Executive Summary
In the globally interdependent marketplace, CFOs need their Organisations to perform well and want to outperform their peers with consistently strong growth and big profits. They want to be superbly agile with change, tenacious with unexpected opportunities and resilient to risk.
Most try to do so by letting their business units and geographies conduct Finance activities according to specialised standards and provincial preferences. But, according to a new IBM study of more than 1,200 CFOs and senior Finance professionals, this is usually the wrong approach.
Rethinking business models, operations and the impact of risk
- Enterprises need to strategically transform their business models and operations to take advantage of a new way of defining a global presence.

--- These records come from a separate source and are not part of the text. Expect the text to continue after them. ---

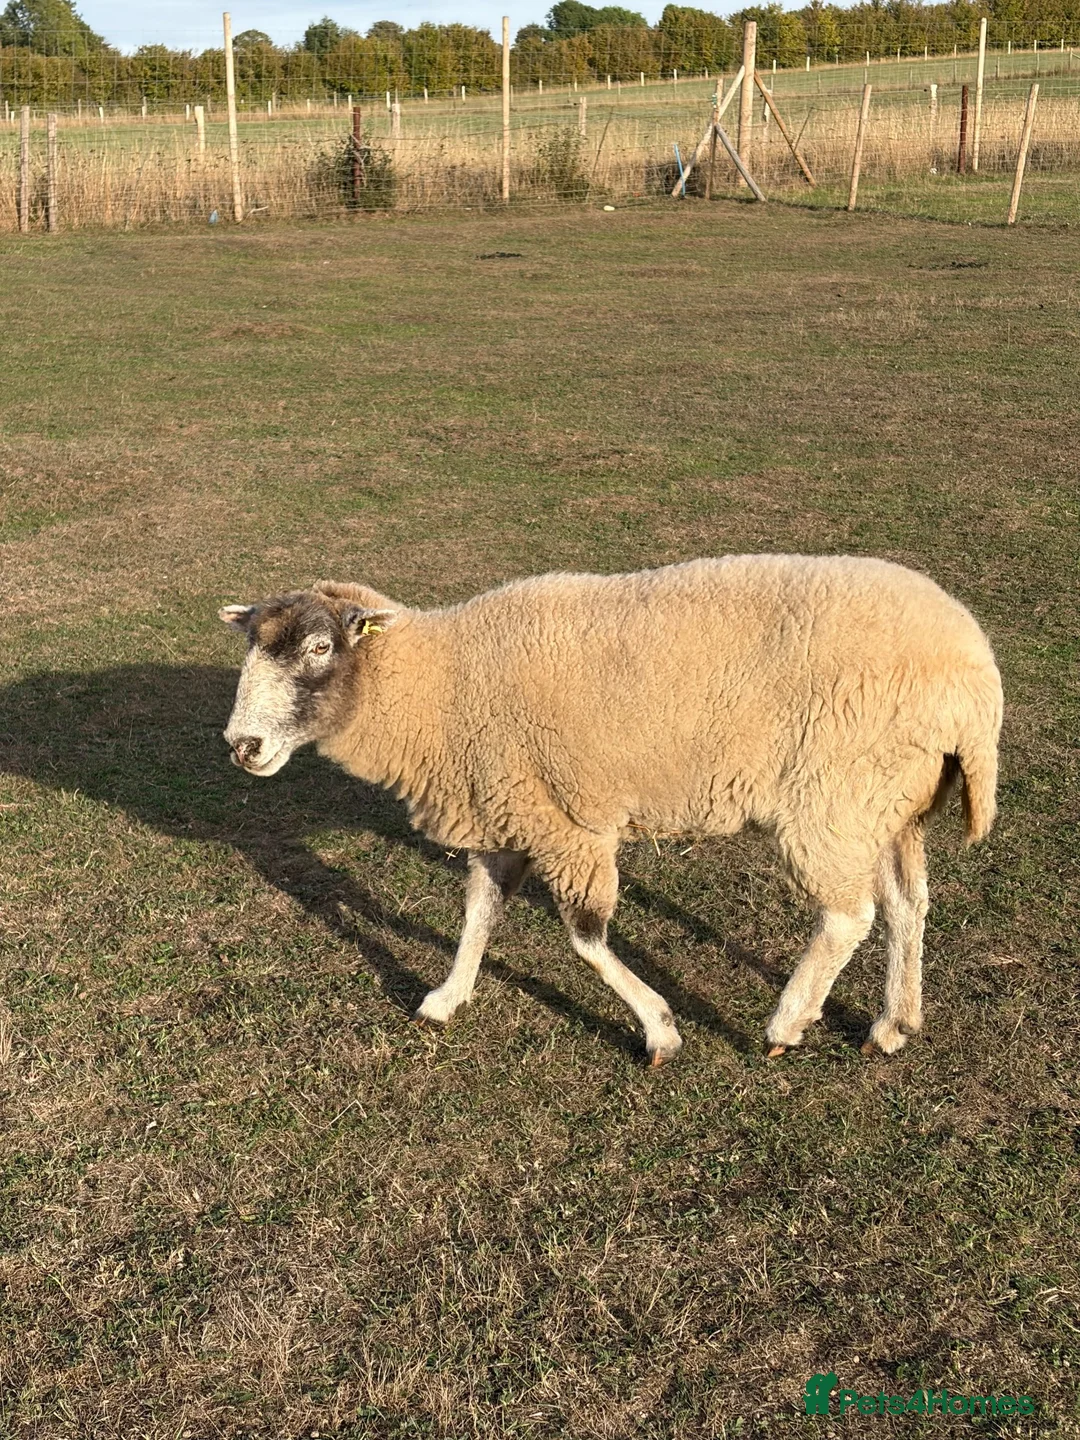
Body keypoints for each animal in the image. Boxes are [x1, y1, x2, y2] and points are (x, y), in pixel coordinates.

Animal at [219, 555, 1002, 1065]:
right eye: (251, 650)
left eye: (320, 646)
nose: (242, 746)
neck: (441, 687)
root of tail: (975, 674)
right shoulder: (507, 805)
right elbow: (478, 914)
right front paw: (446, 997)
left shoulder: (568, 828)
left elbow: (587, 940)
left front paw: (660, 1030)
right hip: (890, 798)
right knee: (906, 905)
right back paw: (894, 1023)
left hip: (832, 794)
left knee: (849, 915)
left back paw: (786, 1022)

- To enable this transformation, financial management models should have necessary flexibility accordingly as the world is undeniably risky. Two out of three (62 percent) enterprises with revenues over US$5 billion have encountered material risk events in the last three years. Of those, nearly half (42 percent) were not well prepared for it.
Successful CFOs are providing the truth and taking a lead in risk management
- Provide "the truth": As truth owner, the CFO can help shape operational decisions and strategic direction. Two actions are essential to providing the truth: "establishing global standards through process ownership" and "simplifying the enabling systems and Organisational structures".

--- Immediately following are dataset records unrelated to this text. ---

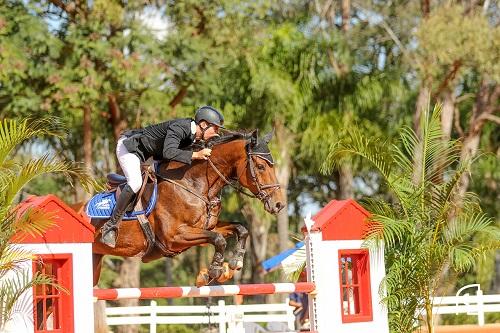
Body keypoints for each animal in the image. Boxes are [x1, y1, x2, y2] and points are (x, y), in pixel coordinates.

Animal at [91, 130, 286, 286]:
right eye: (260, 166)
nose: (279, 204)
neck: (193, 183)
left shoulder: (206, 228)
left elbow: (240, 229)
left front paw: (235, 262)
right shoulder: (174, 237)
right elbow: (219, 240)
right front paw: (214, 272)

- Managing risk: Findings suggest that enterprises are looking to the CFO for leadership in risk management. Currently, enterprises are struggling to understand their holistic enterprise risk profile. Moreover, the simple risk/reward equation means that all performance is intrinsically linked to risk. Two actions are keys to managing risk: the CFO's orchestration of risk management and the convergence with performance management.
This white paper was published in October 2007.